Incorporating External Information For Visual Question Answering


Download Incorporating External Information For Visual Question Answering PDF/ePub or read online books in Mobi eBooks. Click Download or Read Online button to get Incorporating External Information For Visual Question Answering book now. This website allows unlimited access to, at the time of writing, more than 1.5 million titles, including hundreds of thousands of titles in various foreign languages.

Download

Incorporating External Information for Visual Question Answering


Incorporating External Information for Visual Question Answering

Author: Jialin Wu (Ph. D.)

language: en

Publisher:

Release Date: 2022


DOWNLOAD





Visual question answering (VQA) has recently emerged as a challenging multi-modal task and has gained popularity. The goal is to answer questions that query information associated with the visual content in the given image. Since the required information could be from both inside and outside the image, common types of visual features, such as object and attribute detection, fail to provide enough materials for answering the questions. External information, such as captions, explanations, encyclopedia articles, and commonsense databases, can help VQA systems comprehensively understand the image, reason following the right path, and access external facts. Specifically, they provide concise descriptions of the image, precise reasons for the correct answer, and factual knowledge beyond the image. In this dissertation, we present our work on generating image captions that are targeted to help answer a specific visual question. We use explanations to recognize the critical objects to prevent the VQA models from taking language prior shortcuts. We introduce an approach that generates textual explanations and utilizes them to determine which answer is mostly supported. At last, we explore retrieving and exploiting external knowledge beyond the visual content, which is indispensable, to help answer knowledge-based visual questions

Visual Question Answering


Visual Question Answering

Author: Qi Wu

language: en

Publisher: Springer Nature

Release Date: 2022-05-13


DOWNLOAD





Visual Question Answering (VQA) usually combines visual inputs like image and video with a natural language question concerning the input and generates a natural language answer as the output. This is by nature a multi-disciplinary research problem, involving computer vision (CV), natural language processing (NLP), knowledge representation and reasoning (KR), etc. Further, VQA is an ambitious undertaking, as it must overcome the challenges of general image understanding and the question-answering task, as well as the difficulties entailed by using large-scale databases with mixed-quality inputs. However, with the advent of deep learning (DL) and driven by the existence of advanced techniques in both CV and NLP and the availability of relevant large-scale datasets, we have recently seen enormous strides in VQA, with more systems and promising results emerging. This book provides a comprehensive overview of VQA, covering fundamental theories, models, datasets, and promising future directions. Given its scope, it can be used as a textbook on computer vision and natural language processing, especially for researchers and students in the area of visual question answering. It also highlights the key models used in VQA.

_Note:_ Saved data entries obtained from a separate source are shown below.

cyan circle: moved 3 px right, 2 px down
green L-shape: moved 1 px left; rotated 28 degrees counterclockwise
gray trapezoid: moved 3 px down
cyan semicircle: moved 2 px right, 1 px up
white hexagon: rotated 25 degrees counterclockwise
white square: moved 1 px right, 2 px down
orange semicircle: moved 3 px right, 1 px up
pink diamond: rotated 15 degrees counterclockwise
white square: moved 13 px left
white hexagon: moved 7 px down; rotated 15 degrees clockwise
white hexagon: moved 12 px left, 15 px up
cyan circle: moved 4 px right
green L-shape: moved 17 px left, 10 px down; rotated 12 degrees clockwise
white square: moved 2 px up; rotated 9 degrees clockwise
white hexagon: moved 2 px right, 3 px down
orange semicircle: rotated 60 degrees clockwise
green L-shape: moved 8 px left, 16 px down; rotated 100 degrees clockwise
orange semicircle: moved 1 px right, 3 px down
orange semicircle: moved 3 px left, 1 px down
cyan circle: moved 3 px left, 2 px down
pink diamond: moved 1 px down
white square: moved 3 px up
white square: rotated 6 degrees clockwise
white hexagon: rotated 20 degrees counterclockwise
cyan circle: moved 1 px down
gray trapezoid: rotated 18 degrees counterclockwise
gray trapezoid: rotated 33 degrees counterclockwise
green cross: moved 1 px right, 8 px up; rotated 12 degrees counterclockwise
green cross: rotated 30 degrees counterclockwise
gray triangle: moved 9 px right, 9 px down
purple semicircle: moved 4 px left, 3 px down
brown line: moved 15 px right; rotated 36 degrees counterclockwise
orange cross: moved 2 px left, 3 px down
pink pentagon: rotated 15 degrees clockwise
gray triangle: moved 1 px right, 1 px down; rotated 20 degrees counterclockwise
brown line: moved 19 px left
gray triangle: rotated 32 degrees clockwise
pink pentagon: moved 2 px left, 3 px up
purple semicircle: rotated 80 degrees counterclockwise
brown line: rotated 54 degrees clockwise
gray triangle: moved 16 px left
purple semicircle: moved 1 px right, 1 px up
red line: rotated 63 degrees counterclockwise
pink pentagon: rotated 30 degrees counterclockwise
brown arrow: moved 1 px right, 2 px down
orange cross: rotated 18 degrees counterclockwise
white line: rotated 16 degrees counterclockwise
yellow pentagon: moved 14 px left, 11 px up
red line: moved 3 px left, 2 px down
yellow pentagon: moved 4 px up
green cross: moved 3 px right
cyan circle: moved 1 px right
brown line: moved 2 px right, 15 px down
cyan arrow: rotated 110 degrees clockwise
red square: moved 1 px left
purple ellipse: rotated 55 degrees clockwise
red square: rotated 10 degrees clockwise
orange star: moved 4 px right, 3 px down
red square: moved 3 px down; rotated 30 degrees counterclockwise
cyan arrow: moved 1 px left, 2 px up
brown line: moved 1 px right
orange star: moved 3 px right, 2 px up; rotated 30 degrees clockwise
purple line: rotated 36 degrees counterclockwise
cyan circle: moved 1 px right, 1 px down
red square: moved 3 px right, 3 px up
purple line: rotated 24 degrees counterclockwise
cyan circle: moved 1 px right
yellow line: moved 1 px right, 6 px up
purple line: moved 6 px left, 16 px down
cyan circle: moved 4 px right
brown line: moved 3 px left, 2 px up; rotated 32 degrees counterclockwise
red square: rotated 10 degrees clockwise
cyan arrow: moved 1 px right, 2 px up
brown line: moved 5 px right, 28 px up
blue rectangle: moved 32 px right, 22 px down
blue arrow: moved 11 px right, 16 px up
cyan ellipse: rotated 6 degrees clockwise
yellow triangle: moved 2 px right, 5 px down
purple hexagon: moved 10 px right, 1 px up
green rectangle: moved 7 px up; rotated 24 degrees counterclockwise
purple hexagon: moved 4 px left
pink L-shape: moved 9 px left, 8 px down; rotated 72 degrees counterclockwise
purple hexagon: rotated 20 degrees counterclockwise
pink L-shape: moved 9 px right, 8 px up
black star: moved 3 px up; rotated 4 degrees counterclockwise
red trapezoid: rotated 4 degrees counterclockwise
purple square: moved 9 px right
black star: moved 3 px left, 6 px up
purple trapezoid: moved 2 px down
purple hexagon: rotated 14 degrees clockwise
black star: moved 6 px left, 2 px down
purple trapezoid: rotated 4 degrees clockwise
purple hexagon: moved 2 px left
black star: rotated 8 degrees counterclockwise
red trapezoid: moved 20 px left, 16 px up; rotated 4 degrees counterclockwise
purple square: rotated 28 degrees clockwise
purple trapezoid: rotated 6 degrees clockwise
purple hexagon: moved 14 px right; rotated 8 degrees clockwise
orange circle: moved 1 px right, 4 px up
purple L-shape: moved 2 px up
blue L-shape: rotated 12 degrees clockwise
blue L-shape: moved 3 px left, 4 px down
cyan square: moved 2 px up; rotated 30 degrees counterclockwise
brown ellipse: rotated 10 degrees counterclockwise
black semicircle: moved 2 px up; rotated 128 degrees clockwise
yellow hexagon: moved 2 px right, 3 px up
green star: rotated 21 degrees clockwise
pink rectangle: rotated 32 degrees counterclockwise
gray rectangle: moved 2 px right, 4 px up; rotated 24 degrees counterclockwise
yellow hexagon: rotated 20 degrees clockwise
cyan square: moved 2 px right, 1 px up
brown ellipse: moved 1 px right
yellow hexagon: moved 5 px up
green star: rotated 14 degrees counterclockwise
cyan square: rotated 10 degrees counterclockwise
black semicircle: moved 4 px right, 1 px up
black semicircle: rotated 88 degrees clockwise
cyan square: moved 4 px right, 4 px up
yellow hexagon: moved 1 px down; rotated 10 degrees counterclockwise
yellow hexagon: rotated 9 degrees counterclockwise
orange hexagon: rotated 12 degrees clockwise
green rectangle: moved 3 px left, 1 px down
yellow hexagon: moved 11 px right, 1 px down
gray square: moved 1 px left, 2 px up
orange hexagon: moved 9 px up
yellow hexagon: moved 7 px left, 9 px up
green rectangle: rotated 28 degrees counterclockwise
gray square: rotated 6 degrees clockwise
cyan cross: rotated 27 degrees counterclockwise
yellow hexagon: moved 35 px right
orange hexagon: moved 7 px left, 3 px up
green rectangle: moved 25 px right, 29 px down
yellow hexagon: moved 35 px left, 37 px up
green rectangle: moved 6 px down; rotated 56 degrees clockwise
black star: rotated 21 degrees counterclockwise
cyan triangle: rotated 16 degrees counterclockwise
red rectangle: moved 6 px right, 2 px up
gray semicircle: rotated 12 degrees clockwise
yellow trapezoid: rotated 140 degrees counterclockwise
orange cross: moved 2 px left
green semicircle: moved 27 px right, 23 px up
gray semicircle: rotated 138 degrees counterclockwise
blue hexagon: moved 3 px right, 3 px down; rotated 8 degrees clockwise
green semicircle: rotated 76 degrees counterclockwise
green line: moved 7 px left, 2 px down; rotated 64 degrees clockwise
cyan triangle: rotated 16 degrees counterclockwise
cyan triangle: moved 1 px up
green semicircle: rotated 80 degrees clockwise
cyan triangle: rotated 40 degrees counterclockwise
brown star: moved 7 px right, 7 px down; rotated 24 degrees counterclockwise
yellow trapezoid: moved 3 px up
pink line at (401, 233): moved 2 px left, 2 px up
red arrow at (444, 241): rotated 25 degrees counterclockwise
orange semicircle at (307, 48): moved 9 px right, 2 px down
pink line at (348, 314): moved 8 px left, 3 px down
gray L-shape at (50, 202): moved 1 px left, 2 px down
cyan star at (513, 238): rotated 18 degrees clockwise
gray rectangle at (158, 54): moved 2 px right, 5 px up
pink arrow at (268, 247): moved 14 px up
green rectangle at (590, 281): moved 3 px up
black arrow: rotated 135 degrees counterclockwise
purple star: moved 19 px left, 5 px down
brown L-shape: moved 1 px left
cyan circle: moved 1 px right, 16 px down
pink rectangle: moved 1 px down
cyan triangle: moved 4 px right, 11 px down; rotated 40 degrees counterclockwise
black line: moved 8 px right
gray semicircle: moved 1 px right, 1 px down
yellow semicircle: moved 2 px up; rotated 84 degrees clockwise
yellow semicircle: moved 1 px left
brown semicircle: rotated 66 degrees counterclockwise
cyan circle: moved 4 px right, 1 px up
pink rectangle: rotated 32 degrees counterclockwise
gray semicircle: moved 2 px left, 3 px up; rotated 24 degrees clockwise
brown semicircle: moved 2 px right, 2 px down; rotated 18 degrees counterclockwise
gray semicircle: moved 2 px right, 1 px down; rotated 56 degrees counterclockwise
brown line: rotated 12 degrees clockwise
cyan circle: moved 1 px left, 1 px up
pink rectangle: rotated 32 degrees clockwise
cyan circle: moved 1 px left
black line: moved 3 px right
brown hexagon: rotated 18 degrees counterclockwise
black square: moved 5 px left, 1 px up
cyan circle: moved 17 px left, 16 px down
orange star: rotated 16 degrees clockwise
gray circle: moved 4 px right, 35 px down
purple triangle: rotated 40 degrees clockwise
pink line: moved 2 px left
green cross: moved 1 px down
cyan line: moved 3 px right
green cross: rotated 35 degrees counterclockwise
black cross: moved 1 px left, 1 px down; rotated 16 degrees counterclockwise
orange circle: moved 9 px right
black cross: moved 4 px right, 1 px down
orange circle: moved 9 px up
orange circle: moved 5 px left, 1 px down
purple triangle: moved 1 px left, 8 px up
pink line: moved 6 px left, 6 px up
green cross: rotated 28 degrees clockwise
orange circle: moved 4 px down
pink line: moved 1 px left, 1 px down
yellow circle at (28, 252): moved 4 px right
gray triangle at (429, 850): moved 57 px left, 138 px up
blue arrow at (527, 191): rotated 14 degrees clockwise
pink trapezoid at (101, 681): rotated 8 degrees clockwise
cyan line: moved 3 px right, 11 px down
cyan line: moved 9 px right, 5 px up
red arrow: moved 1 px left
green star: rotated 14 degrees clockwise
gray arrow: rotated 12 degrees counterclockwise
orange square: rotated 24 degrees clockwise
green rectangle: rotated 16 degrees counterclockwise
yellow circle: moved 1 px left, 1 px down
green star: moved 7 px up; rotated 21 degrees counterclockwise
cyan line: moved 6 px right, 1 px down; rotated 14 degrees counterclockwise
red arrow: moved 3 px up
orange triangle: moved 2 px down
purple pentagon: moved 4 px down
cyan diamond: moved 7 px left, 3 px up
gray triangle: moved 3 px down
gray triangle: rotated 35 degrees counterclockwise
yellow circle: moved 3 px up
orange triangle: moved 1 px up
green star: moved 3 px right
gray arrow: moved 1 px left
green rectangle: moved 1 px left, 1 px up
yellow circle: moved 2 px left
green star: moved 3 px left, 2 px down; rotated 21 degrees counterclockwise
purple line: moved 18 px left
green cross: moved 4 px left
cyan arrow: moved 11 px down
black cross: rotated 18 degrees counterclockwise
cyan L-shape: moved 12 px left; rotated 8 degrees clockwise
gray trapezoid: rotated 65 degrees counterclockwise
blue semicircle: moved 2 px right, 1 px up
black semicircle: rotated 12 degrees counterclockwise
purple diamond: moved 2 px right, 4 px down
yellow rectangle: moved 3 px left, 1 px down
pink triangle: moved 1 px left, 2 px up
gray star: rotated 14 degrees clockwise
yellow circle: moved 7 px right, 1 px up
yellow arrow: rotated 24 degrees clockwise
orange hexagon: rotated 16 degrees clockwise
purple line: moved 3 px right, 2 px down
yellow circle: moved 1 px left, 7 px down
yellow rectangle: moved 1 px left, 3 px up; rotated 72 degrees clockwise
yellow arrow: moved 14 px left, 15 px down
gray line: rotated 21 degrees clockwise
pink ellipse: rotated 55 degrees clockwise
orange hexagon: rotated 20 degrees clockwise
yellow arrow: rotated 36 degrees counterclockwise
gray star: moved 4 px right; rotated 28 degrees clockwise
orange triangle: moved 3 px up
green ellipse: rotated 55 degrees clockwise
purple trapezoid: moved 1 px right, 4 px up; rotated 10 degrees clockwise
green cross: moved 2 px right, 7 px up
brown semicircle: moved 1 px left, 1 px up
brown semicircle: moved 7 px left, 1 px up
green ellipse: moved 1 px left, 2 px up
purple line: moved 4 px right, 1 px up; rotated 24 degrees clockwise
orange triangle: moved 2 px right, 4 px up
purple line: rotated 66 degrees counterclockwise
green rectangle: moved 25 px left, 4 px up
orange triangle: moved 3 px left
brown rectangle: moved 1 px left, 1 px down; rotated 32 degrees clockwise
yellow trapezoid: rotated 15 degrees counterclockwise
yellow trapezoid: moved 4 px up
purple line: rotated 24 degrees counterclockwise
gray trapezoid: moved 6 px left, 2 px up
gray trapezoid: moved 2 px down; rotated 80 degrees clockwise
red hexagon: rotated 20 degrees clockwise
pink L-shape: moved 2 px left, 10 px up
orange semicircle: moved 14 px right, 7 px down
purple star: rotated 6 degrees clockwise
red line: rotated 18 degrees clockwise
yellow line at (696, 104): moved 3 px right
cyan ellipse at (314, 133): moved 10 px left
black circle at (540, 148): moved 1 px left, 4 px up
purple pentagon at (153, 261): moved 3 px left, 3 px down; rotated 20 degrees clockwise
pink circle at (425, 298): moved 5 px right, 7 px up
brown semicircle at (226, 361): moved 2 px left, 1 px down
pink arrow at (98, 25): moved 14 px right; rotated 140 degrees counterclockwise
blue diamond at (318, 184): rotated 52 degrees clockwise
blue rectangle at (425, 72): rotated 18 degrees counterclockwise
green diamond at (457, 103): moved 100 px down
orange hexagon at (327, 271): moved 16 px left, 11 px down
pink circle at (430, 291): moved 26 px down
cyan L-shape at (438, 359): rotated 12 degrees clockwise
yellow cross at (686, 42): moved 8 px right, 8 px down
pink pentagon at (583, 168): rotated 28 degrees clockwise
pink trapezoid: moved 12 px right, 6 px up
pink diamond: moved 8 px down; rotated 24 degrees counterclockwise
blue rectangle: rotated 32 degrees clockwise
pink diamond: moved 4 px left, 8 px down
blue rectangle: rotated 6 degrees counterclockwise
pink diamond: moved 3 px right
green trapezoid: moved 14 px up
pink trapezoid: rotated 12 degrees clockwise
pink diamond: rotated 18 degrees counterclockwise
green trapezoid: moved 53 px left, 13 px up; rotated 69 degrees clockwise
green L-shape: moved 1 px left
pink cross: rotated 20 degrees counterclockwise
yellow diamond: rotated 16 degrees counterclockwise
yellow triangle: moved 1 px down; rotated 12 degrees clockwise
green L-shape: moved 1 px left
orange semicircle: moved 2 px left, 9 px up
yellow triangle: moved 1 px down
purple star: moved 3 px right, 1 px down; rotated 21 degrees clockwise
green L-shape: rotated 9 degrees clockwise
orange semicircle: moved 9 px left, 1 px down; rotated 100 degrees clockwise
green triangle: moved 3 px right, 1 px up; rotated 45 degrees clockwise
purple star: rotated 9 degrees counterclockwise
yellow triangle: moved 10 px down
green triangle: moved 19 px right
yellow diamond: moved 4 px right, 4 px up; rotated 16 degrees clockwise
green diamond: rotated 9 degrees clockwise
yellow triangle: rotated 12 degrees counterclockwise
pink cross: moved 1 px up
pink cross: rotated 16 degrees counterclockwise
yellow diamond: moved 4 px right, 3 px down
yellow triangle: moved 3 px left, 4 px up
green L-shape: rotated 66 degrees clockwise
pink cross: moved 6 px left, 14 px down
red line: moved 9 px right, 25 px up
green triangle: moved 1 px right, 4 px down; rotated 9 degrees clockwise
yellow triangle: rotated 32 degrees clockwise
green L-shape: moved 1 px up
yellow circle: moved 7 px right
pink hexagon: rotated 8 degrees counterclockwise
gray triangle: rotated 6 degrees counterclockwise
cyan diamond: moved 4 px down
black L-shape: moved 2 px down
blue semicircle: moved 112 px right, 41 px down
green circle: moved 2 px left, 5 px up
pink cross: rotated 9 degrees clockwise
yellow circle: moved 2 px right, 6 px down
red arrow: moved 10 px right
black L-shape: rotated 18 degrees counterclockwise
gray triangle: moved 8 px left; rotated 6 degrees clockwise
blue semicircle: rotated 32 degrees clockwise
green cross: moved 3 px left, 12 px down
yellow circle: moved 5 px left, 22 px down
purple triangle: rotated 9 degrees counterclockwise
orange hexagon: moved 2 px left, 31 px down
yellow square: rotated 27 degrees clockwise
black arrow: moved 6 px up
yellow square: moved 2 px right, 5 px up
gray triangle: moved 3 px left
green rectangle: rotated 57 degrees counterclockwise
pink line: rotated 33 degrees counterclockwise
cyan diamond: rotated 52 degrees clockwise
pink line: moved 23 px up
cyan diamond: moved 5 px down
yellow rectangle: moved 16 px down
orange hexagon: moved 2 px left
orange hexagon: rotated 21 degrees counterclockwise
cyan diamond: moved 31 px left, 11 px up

Proceedings of International Conference on Advances in Computer Engineering and Communication Systems


Proceedings of International Conference on Advances in Computer Engineering and Communication Systems

Author: C. Kiran Mai

language: en

Publisher: Springer Nature

Release Date: 2021-01-22


DOWNLOAD





This book comprises the best deliberations with the theme “Smart Innovations in Mezzanine Technologies, Data Analytics, Networks and Communication Systems” in the “International Conference on Advances in Computer Engineering and Communication Systems (ICACECS 2020)”, organized by the Department of Computer Science and Engineering, VNR Vignana Jyothi Institute of Engineering and Technology. The book provides insights on the recent trends and developments in the field of computer science with a special focus on the mezzanine technologies and creates an arena for collaborative innovation. The book focuses on advanced topics in artificial intelligence, machine learning, data mining and big data computing, cloud computing, Internet on things, distributed computing and smart systems.